We regularly receive enquiries about whether a body corporate project involves maintenance or an improvement to common property. Unfortunately, the distinction between the two can be difficult. However, the position is now much clearer, especially regarding painting.

Whether painting falls within the definition of ‘maintenance’ or an ‘improvement’ of common property basically depends on the type of colour used.

In a recent decision the adjudicator decided that painting the exterior of the common property in a new colour scheme was an ‘improvement’ and required a special resolution of the body corporate. This was because the new colour scheme was not a simple replacement of what previously existed. Further, the reason for the change of colour was not just to make repairs, but also to increase the value of the scheme by using more modern colours.
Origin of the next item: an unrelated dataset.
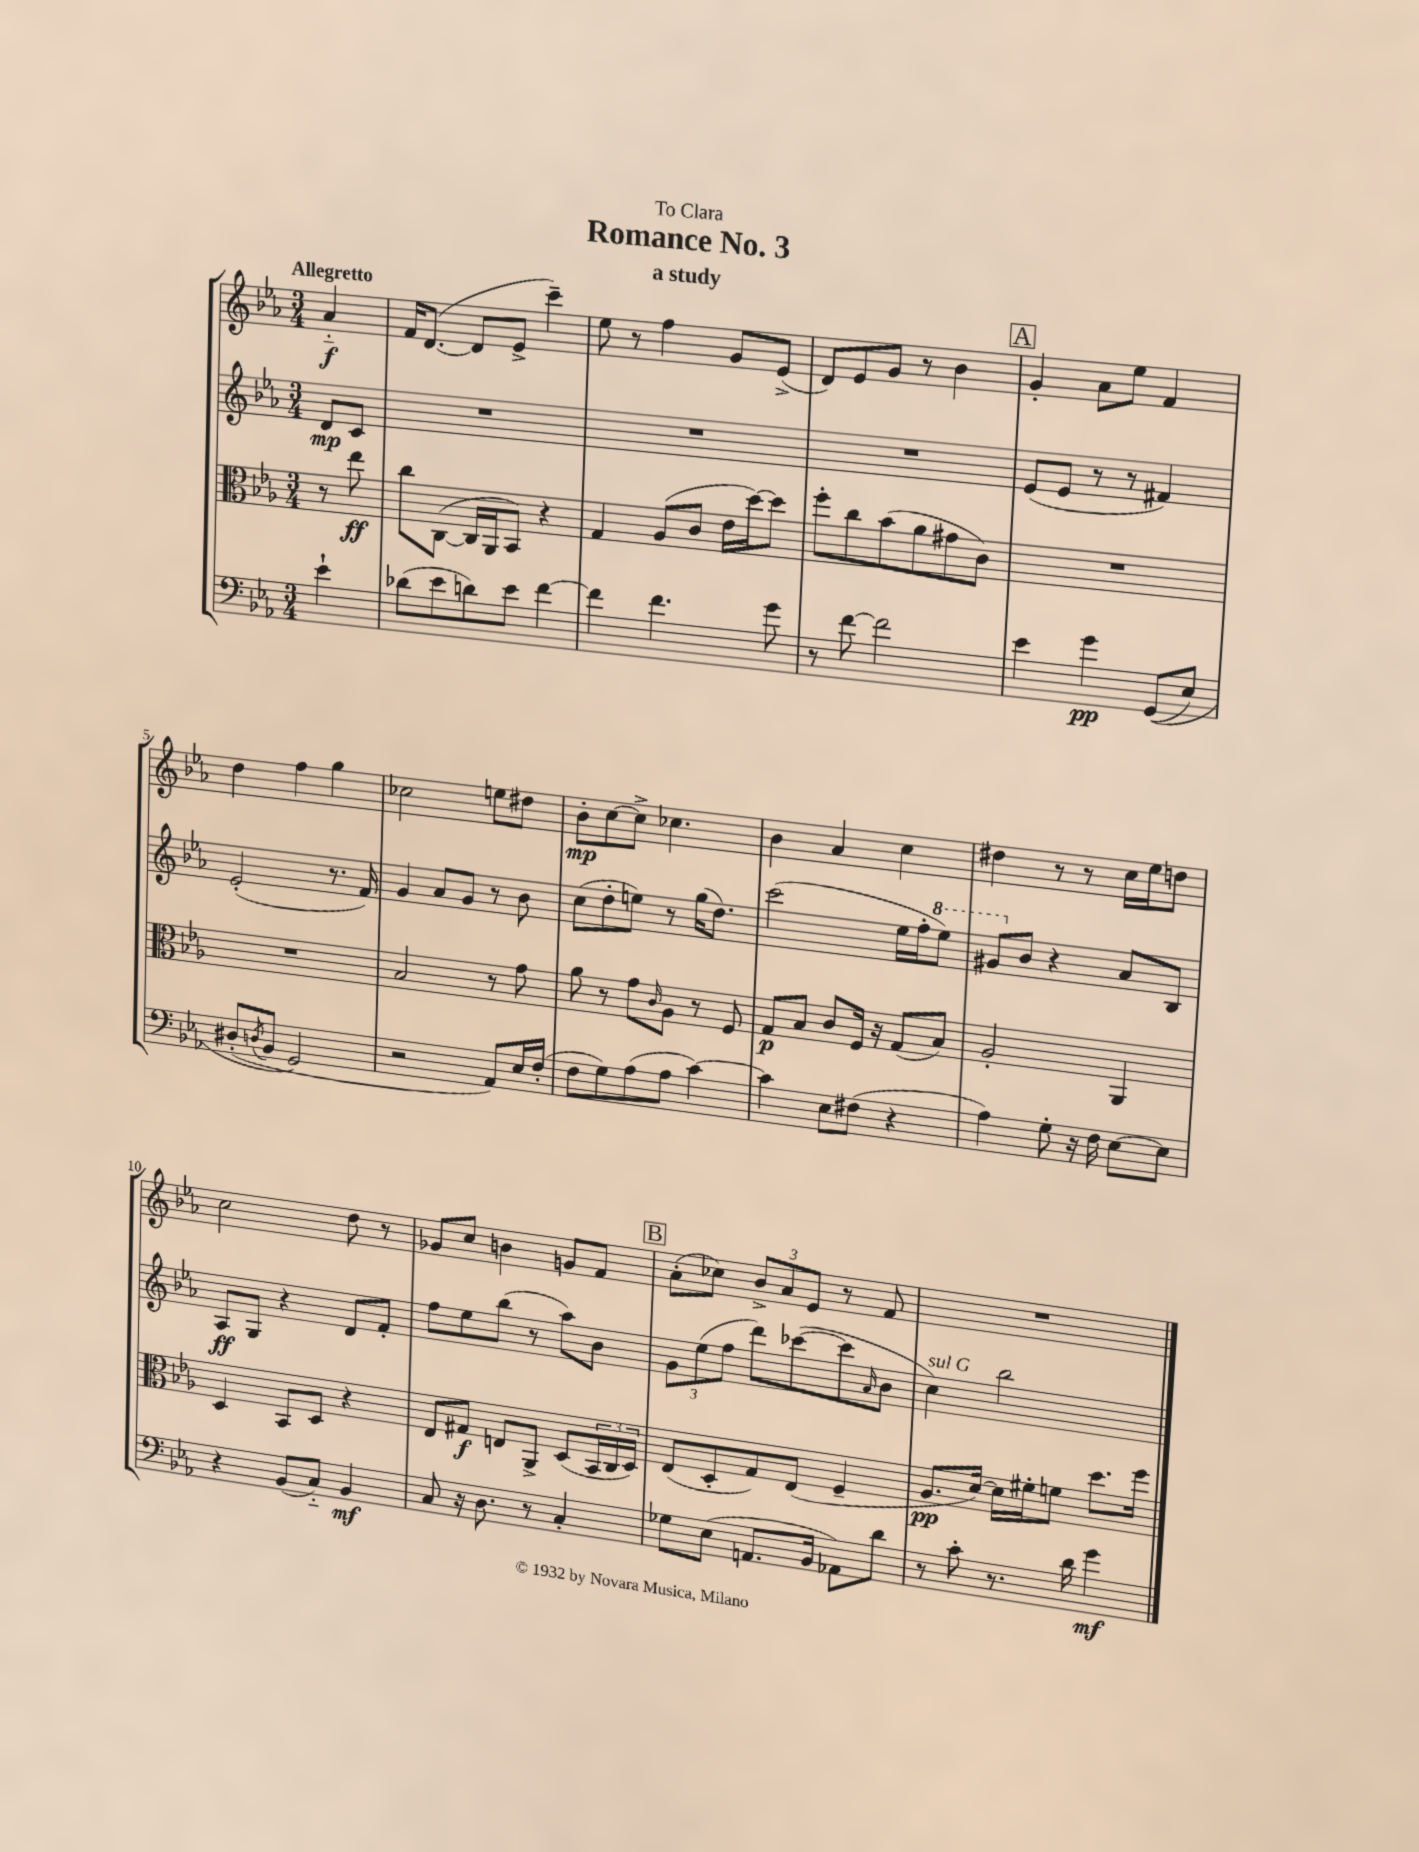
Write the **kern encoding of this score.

The adjudicator also determined that if the body corporate were to re-paint the building in the existing colour scheme this would simply be maintenance of the common property and only require an ordinary resolution if the cost of the painting was above the committee’s spending limit.

Painting has been found to be a maintenance issue when it involves ‘repainting’ or ‘touch ups’ to an existing colour scheme.

As a general rule:

  • Maintenance includes a repair that leaves the item largely unchanged, and the replacement of an item that cannot be repaired.
  • An ‘improvement’ is the addition or alteration of a thing so that a new item is created.